Rebuilding a Professional Practice Model The Return of Role-based Practice
Accountability, Maria Williams O’Rourke
Nursing Administration Quarterly, Volume 27, No. 2 2003
“There is no patient care without clinical practice. To improve the quality of health care, organizations must build a finely tuned and resilient clinical enterprise, one founded on clear role accountability and decision authority within the team. The author views scope of practice and professional standards as the foundation for practice accountability and decision authority. Lack of understanding of the “who and the why” of professional role authority generates role and interpersonal conflict from those who attribute nursing’s exercise of role authority as a struggle for power. Therefore, the key principle of the professional practice model is that accountability for determining the patient’s condition and directing care activities in relation to the patient’s changing status is a professional role responsibility. This is a message that must be clearly communicated and promoted at all levels of the organization. Risk reduction is a critical issue in every organization, and performance improvement departments are charged with helping organization ferret out the root cause of the error. This obligation is grounded in the performance component of the Patient Care Model [PCM]. The professional practice decision process with its nine steps is a useful tool in evaluating the cause of sentinel events. The professional role that is responsible for managing the patient condition and determining the nature and extent of the clinical work to be carried out must maintain the position of leadership on the care team. Effective leadership by the professional role will require a setof core competencies.”

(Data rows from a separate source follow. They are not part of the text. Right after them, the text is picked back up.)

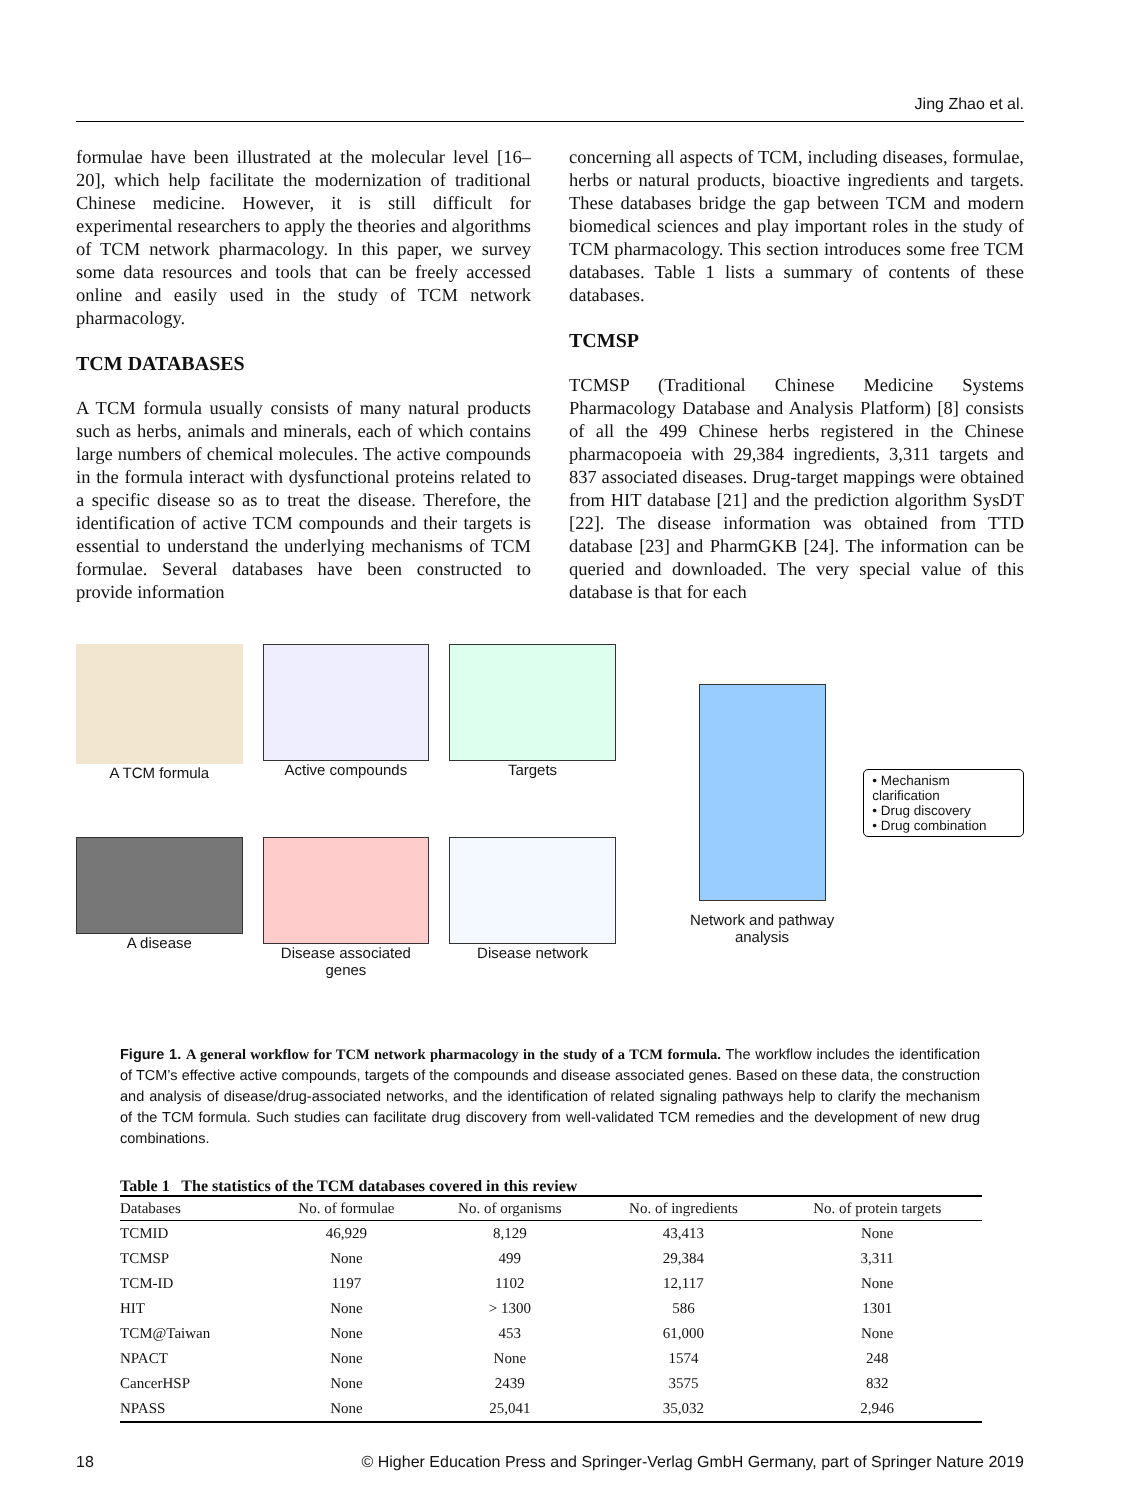Jing Zhao et al.
formulae have been illustrated at the molecular level [16–20], which help facilitate the modernization of traditional Chinese medicine. However, it is still difficult for experimental researchers to apply the theories and algorithms of TCM network pharmacology. In this paper, we survey some data resources and tools that can be freely accessed online and easily used in the study of TCM network pharmacology.
TCM DATABASES
A TCM formula usually consists of many natural products such as herbs, animals and minerals, each of which contains large numbers of chemical molecules. The active compounds in the formula interact with dysfunctional proteins related to a specific disease so as to treat the disease. Therefore, the identification of active TCM compounds and their targets is essential to understand the underlying mechanisms of TCM formulae. Several databases have been constructed to provide information
concerning all aspects of TCM, including diseases, formulae, herbs or natural products, bioactive ingredients and targets. These databases bridge the gap between TCM and modern biomedical sciences and play important roles in the study of TCM pharmacology. This section introduces some free TCM databases. Table 1 lists a summary of contents of these databases.
TCMSP
TCMSP (Traditional Chinese Medicine Systems Pharmacology Database and Analysis Platform) [8] consists of all the 499 Chinese herbs registered in the Chinese pharmacopoeia with 29,384 ingredients, 3,311 targets and 837 associated diseases. Drug-target mappings were obtained from HIT database [21] and the prediction algorithm SysDT [22]. The disease information was obtained from TTD database [23] and PharmGKB [24]. The information can be queried and downloaded. The very special value of this database is that for each
A TCM formula
Active compounds
Targets
A disease
Disease associated genes
Disease network
Network and pathway analysis
• Mechanism clarification
• Drug discovery
• Drug combination
Figure 1. A general workflow for TCM network pharmacology in the study of a TCM formula. The workflow includes the identification of TCM’s effective active compounds, targets of the compounds and disease associated genes. Based on these data, the construction and analysis of disease/drug-associated networks, and the identification of related signaling pathways help to clarify the mechanism of the TCM formula. Such studies can facilitate drug discovery from well-validated TCM remedies and the development of new drug combinations.
Table 1 The statistics of the TCM databases covered in this review
| Databases | No. of formulae | No. of organisms | No. of ingredients | No. of protein targets |
| --- | --- | --- | --- | --- |
| TCMID | 46,929 | 8,129 | 43,413 | None |
| TCMSP | None | 499 | 29,384 | 3,311 |
| TCM-ID | 1197 | 1102 | 12,117 | None |
| HIT | None | > 1300 | 586 | 1301 |
| TCM@Taiwan | None | 453 | 61,000 | None |
| NPACT | None | None | 1574 | 248 |
| CancerHSP | None | 2439 | 3575 | 832 |
| NPASS | None | 25,041 | 35,032 | 2,946 |
18 © Higher Education Press and Springer-Verlag GmbH Germany, part of Springer Nature 2019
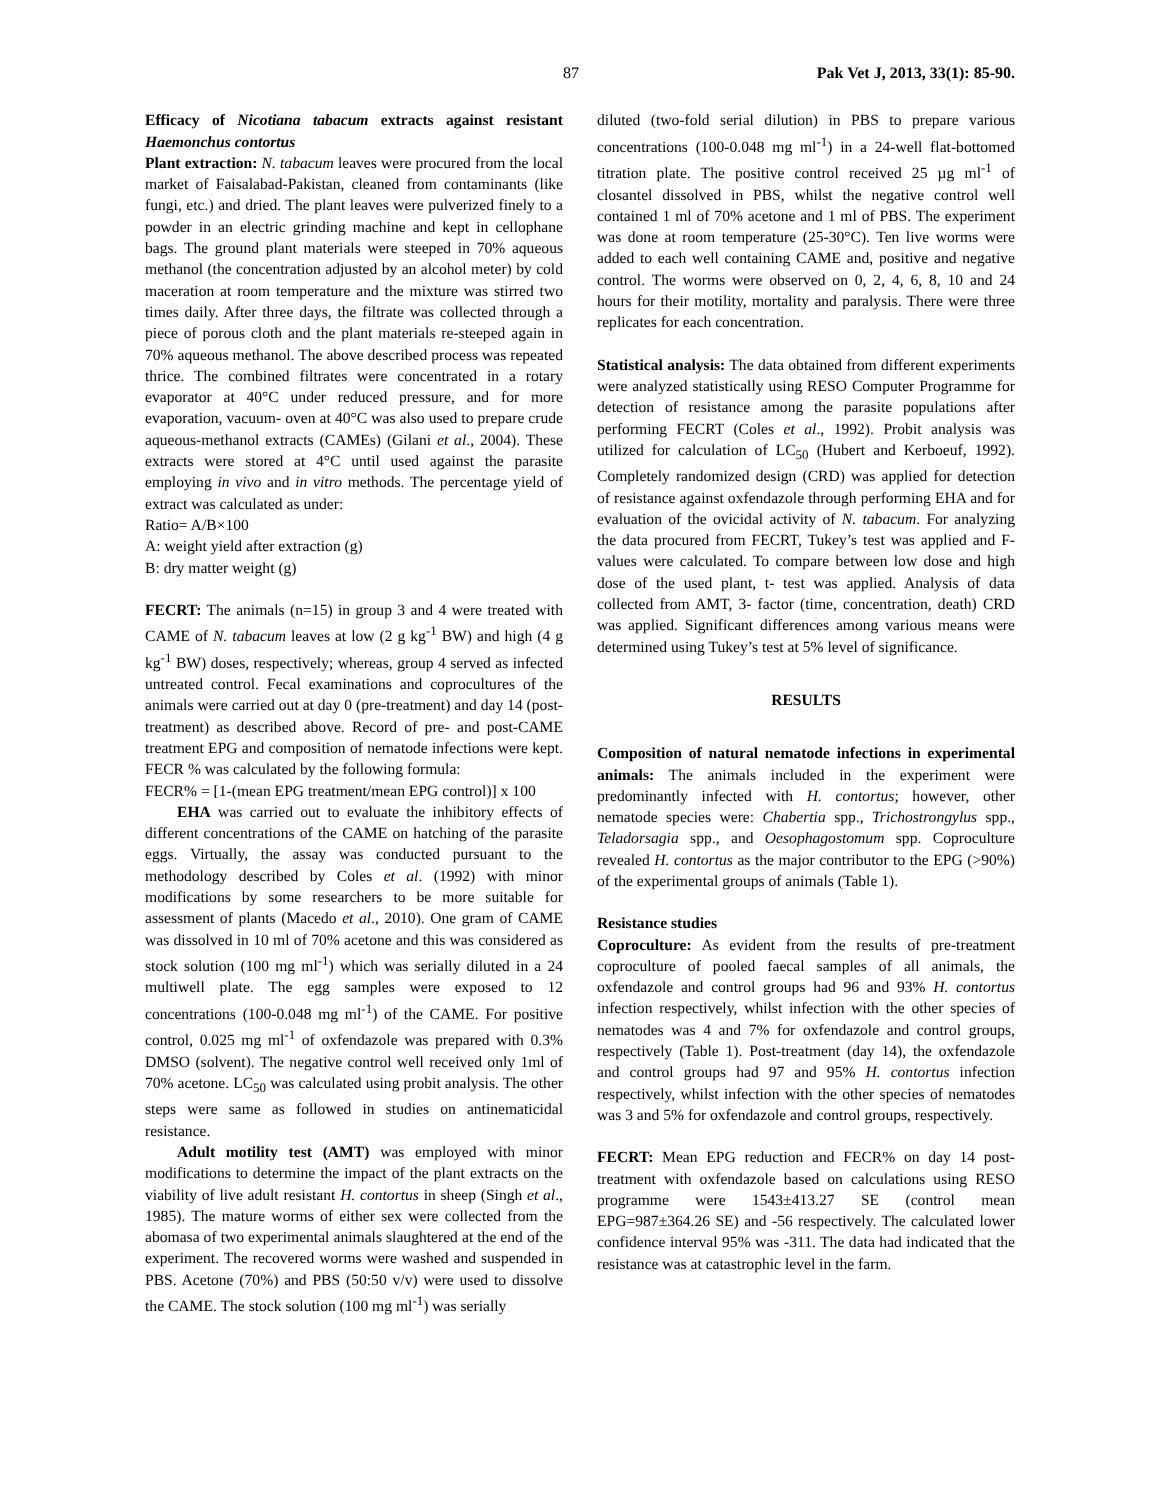87 Pak Vet J, 2013, 33(1): 85-90.
Efficacy of Nicotiana tabacum extracts against resistant Haemonchus contortus
Plant extraction: N. tabacum leaves were procured from the local market of Faisalabad-Pakistan, cleaned from contaminants (like fungi, etc.) and dried. The plant leaves were pulverized finely to a powder in an electric grinding machine and kept in cellophane bags. The ground plant materials were steeped in 70% aqueous methanol (the concentration adjusted by an alcohol meter) by cold maceration at room temperature and the mixture was stirred two times daily. After three days, the filtrate was collected through a piece of porous cloth and the plant materials re-steeped again in 70% aqueous methanol. The above described process was repeated thrice. The combined filtrates were concentrated in a rotary evaporator at 40°C under reduced pressure, and for more evaporation, vacuum- oven at 40°C was also used to prepare crude aqueous-methanol extracts (CAMEs) (Gilani et al., 2004). These extracts were stored at 4°C until used against the parasite employing in vivo and in vitro methods. The percentage yield of extract was calculated as under:
Ratio= A/B×100
A: weight yield after extraction (g)
B: dry matter weight (g)
FECRT: The animals (n=15) in group 3 and 4 were treated with CAME of N. tabacum leaves at low (2 g kg<sup>-1</sup> BW) and high (4 g kg<sup>-1</sup> BW) doses, respectively; whereas, group 4 served as infected untreated control. Fecal examinations and coprocultures of the animals were carried out at day 0 (pre-treatment) and day 14 (post-treatment) as described above. Record of pre- and post-CAME treatment EPG and composition of nematode infections were kept. FECR % was calculated by the following formula:
FECR% = [1-(mean EPG treatment/mean EPG control)] x 100
EHA was carried out to evaluate the inhibitory effects of different concentrations of the CAME on hatching of the parasite eggs. Virtually, the assay was conducted pursuant to the methodology described by Coles et al. (1992) with minor modifications by some researchers to be more suitable for assessment of plants (Macedo et al., 2010). One gram of CAME was dissolved in 10 ml of 70% acetone and this was considered as stock solution (100 mg ml<sup>-1</sup>) which was serially diluted in a 24 multiwell plate. The egg samples were exposed to 12 concentrations (100-0.048 mg ml<sup>-1</sup>) of the CAME. For positive control, 0.025 mg ml<sup>-1</sup> of oxfendazole was prepared with 0.3% DMSO (solvent). The negative control well received only 1ml of 70% acetone. LC<sub>50</sub> was calculated using probit analysis. The other steps were same as followed in studies on antinematicidal resistance.
Adult motility test (AMT) was employed with minor modifications to determine the impact of the plant extracts on the viability of live adult resistant H. contortus in sheep (Singh et al., 1985). The mature worms of either sex were collected from the abomasa of two experimental animals slaughtered at the end of the experiment. The recovered worms were washed and suspended in PBS. Acetone (70%) and PBS (50:50 v/v) were used to dissolve the CAME. The stock solution (100 mg ml<sup>-1</sup>) was serially
diluted (two-fold serial dilution) in PBS to prepare various concentrations (100-0.048 mg ml<sup>-1</sup>) in a 24-well flat-bottomed titration plate. The positive control received 25 µg ml<sup>-1</sup> of closantel dissolved in PBS, whilst the negative control well contained 1 ml of 70% acetone and 1 ml of PBS. The experiment was done at room temperature (25-30°C). Ten live worms were added to each well containing CAME and, positive and negative control. The worms were observed on 0, 2, 4, 6, 8, 10 and 24 hours for their motility, mortality and paralysis. There were three replicates for each concentration.
Statistical analysis: The data obtained from different experiments were analyzed statistically using RESO Computer Programme for detection of resistance among the parasite populations after performing FECRT (Coles et al., 1992). Probit analysis was utilized for calculation of LC<sub>50</sub> (Hubert and Kerboeuf, 1992). Completely randomized design (CRD) was applied for detection of resistance against oxfendazole through performing EHA and for evaluation of the ovicidal activity of N. tabacum. For analyzing the data procured from FECRT, Tukey’s test was applied and F-values were calculated. To compare between low dose and high dose of the used plant, t- test was applied. Analysis of data collected from AMT, 3- factor (time, concentration, death) CRD was applied. Significant differences among various means were determined using Tukey’s test at 5% level of significance.
RESULTS
Composition of natural nematode infections in experimental animals: The animals included in the experiment were predominantly infected with H. contortus; however, other nematode species were: Chabertia spp., Trichostrongylus spp., Teladorsagia spp., and Oesophagostomum spp. Coproculture revealed H. contortus as the major contributor to the EPG (>90%) of the experimental groups of animals (Table 1).
Resistance studies
Coproculture: As evident from the results of pre-treatment coproculture of pooled faecal samples of all animals, the oxfendazole and control groups had 96 and 93% H. contortus infection respectively, whilst infection with the other species of nematodes was 4 and 7% for oxfendazole and control groups, respectively (Table 1). Post-treatment (day 14), the oxfendazole and control groups had 97 and 95% H. contortus infection respectively, whilst infection with the other species of nematodes was 3 and 5% for oxfendazole and control groups, respectively.
FECRT: Mean EPG reduction and FECR% on day 14 post-treatment with oxfendazole based on calculations using RESO programme were 1543±413.27 SE (control mean EPG=987±364.26 SE) and -56 respectively. The calculated lower confidence interval 95% was -311. The data had indicated that the resistance was at catastrophic level in the farm.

Professional Practice and Collaboration: Implications for Care Team Redesign
by Maria O’Rourke, RN, DNSc, FAAN
Nursing Horizons, 1994
“It is interesting to note that despite a clear, legal definition of nursing’s role, the goal, the processes and the outcomes of nursing practice and the behaviors associated with this professional role are not consistently evident in the practice setting. Restructuring the practice setting requires a shift from our current environment, which fosters self-interest, turf wars and the blurring of roles, to one in which there is an understanding and appreciation of the valuable differences among professional, technical and assisting roles. The commitment to implement a professional practice, collaborative model and a plan to manage the transition process will require role change on everyone’s part and at all levels of the organization.”